Obama’s Paris climate deal will kill Alabama jobs; it’s also unconstitutional (Analysis)

The 2015 United Nations Climate Change Conference is taking place in Paris, France. (Photo: U.N.)
The 2015 United Nations Climate Change Conference took place in Paris, France. (Photo: U.N.)

Last December, President Obama returned from Paris with a fresh international climate deal in hand. While liberal environmentalists rejoiced, analysis suggests the new restrictions could have a devastating impact on Alabama jobs.

Federal regulations from the Environmental Protection Agency (EPA) have already shown how costly such market-interference can be. Last year, Alabama Power closed three coal plants because of the burdensome cost of regulation compliance. In all, the company is reducing its number of coal units from 23 to 10 because of federal environmental mandates. “These regulations are forcing us to make costly changes in how we generate electricity for our customers,” said Matt Bowden, Alabama Power’s vice president of Environmental Affairs. “And there are more regulations coming.”

“Federal environmental mandates are forcing us to change how we generate electricity for our customers,” Bowden said in 2014. “They are putting new restrictions on our ability to provide our customers with the energy they need in a cost-effective manner.”

Another example of such impact is the Obama Administration’s Clean Power Plan, which the Supreme Court recently put on hold.

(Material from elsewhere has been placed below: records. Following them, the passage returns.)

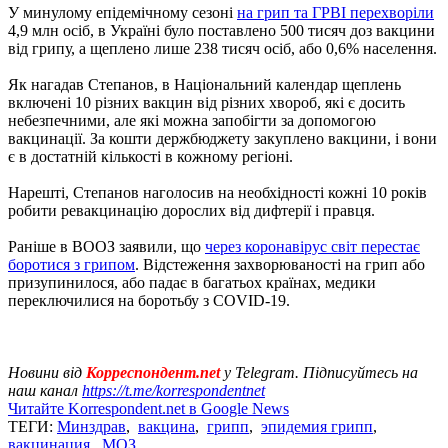
У минулому епідемічному сезоні
на грип та ГРВІ перехворіли
4,9 млн осіб, в Україні було поставлено 500 тисяч доз вакцини
від грипу, а щеплено лише 238 тисяч осіб, або 0,6% населення.
Як нагадав Степанов, в Національний календар щеплень
включені 10 різних вакцин від різних хвороб, які є досить
небезпечними, але які можна запобігти за допомогою
вакцинації. За кошти держбюджету закуплено вакцини, і вони
є в достатній кількості в кожному регіоні.
Нарешті, Степанов наголосив на необхідності кожні 10 років
робити ревакцинацію дорослих від дифтерії і правця.
Раніше в ВООЗ заявили, що
через коронавірус світ перестає
боротися з грипом
. Відстеження захворюваності на грип або
призупинилося, або падає в багатьох країнах, медики
переключилися на боротьбу з COVID-19.
Новини від
Корреспондент.net
у Telegram. Підписуйтесь на
наш канал
https://t.me/korrespondentnet
Читайте Korrespondent.net в Google News
ТЕГИ:
Минздрав
,
вакцина
,
грипп
,
эпидемия грипп
,
вакцинация
,
МОЗ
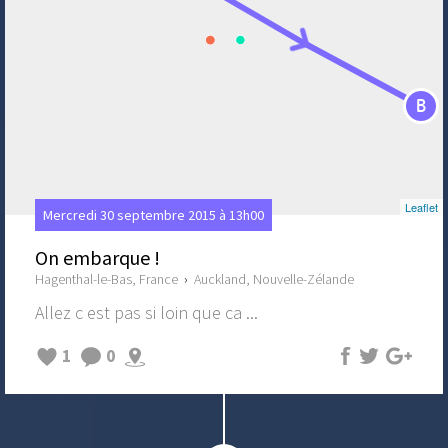
B
Leaflet
Mercredi 30 septembre 2015 à 13h00
On embarque !
Hagenthal-le-Bas, France
›
Auckland, Nouvelle-Zélande
Allez c est pas si loin que ca ...
1
0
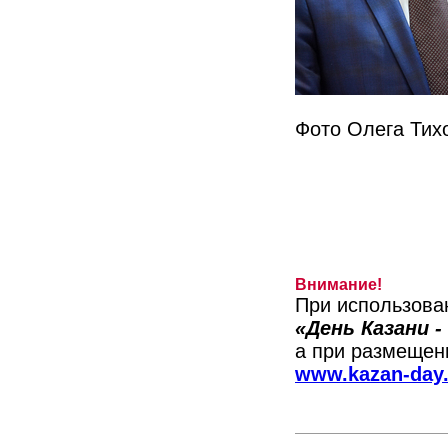
Фото Олега Тих
Внимание!
При использова
«День Казани 
а при размещени
www.kazan-day.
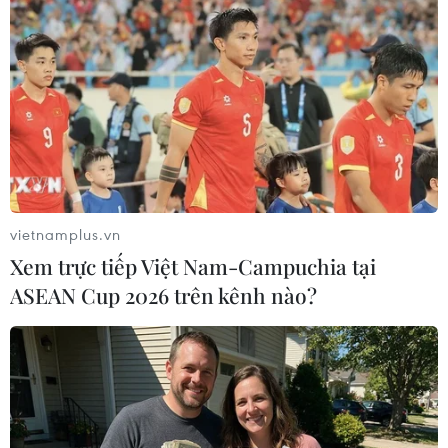
13/01/2014 10:05
Một vụ vận chuyển 1.570 kg gỗ lậu vào Hà Nội qua
đường hàng không đã bị lực lượng công an sân bay
quốc tế Nội Bài phát hiện.
vietnamplus.vn
Xem trực tiếp Việt Nam-Campuchia tại
ASEAN Cup 2026 trên kênh nào?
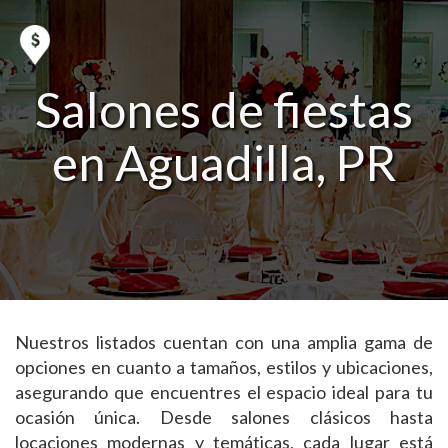
Salones de fiestas
en Aguadilla, PR
Nuestros listados cuentan con una amplia gama de
opciones en cuanto a tamaños, estilos y ubicaciones,
asegurando que encuentres el espacio ideal para tu
ocasión única. Desde salones clásicos hasta
locaciones modernas y temáticas, cada lugar está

The plan, which would be implemented by the EPA, would mandate a 750 million metric ton reduction in CO2 emissions through increased regulations on existing power plants, especially coal-fired plants.

A study released by the U.S. Chamber of Commerce last year predicts the environmental mandates in the plan would ultimately cost the United States more than 220,000 jobs.

According to the study, the proposed regulations will have a disproportionate impact on southern states, where energy costs would jump by $6.6 billion per year over the next decade-and-a-half. The “East-South-Central” region of Mississippi, Alabama, Tennessee and Kentucky would see its GDP shrink by an estimated $2.2 billion and would lose 21,400 jobs as a result of the plan.

The President’s Paris Climate accord would not only impact jobs, but it would alter the separation of powers laid out by the Constitution. Contrary to what the President says, his agreement is in fact a treaty: a document that requires ratification by the U.S. Senate.

Obama claims the Paris Agreement is not a treaty because America’s emissions-reduction commitments under it are “non-binding,” but history says that does not matter. For example, our emissions-reduction commitments under a previous Senate-ratified U.N. climate deal ((UNFCCC) are also non-binding, yet no one disputes that it is a treaty.

In a classic example of doublespeak, The administration readily admits that parts of the Agreement are indeed “binding”: the procedural (reporting and monitoring) commitments, just not the substantive (emission-reduction and climate finance) commitments. Additionally, the administration has also expressed willingness to honor “non-binding” elements of the agreement by turning them into binding domestic laws and regulations.

Historically, Presidents have engaged in similar behavior by performing acts known as Executive Agreements (EAs). However, the reason why EAs have been constitutionally permissible is because they can be unilaterally revoked by the next administration. The objectives from the Paris Agreement show that it is designed to be more permanent than precedent allows.

1. Deter the next president, future Congresses, and even courts from overturning the Environmental Protection Agency’s (EPA) so-called Clean Power Plan (CPP) and other climate regulations, including some not yet proposed, by rebranding those policies as “promises” America has made to the world.

2. Pressure future U.S. policy makers to make increasingly “ambitious” emission-reduction pledges—known as Intended Nationally Determined Contributions (INDCs)—every five years starting in 2020, implement those pledges via ever-more stringent regulations, and pony up untold billions in “climate finance”—foreign aid to subsidize “green energy” ventures in developing countries.

3. Make U.S. energy and climate policy increasingly unaccountable to Congress and to the American people, and increasingly beholden to the demands of foreign leaders, multilateral bureaucrats, international pressure groups, and their media allies.

Article II, Section 2 of the U.S. Constitution clearly states, “He [the President] shall have power, by and with the advice and consent of the Senate, to make treaties, provided two thirds of the Senators present concur.” The Paris Climate agreement has not met this legal threshold.

Congress, particularly the Senate, must more carefully guard its rightful power to be the primary driver of policy in the United States. If it fails to do so, Executive Orders and “Executive Agreements” will continue to make the legislative branch merely a ceremonial counterpart to an imperial presidency.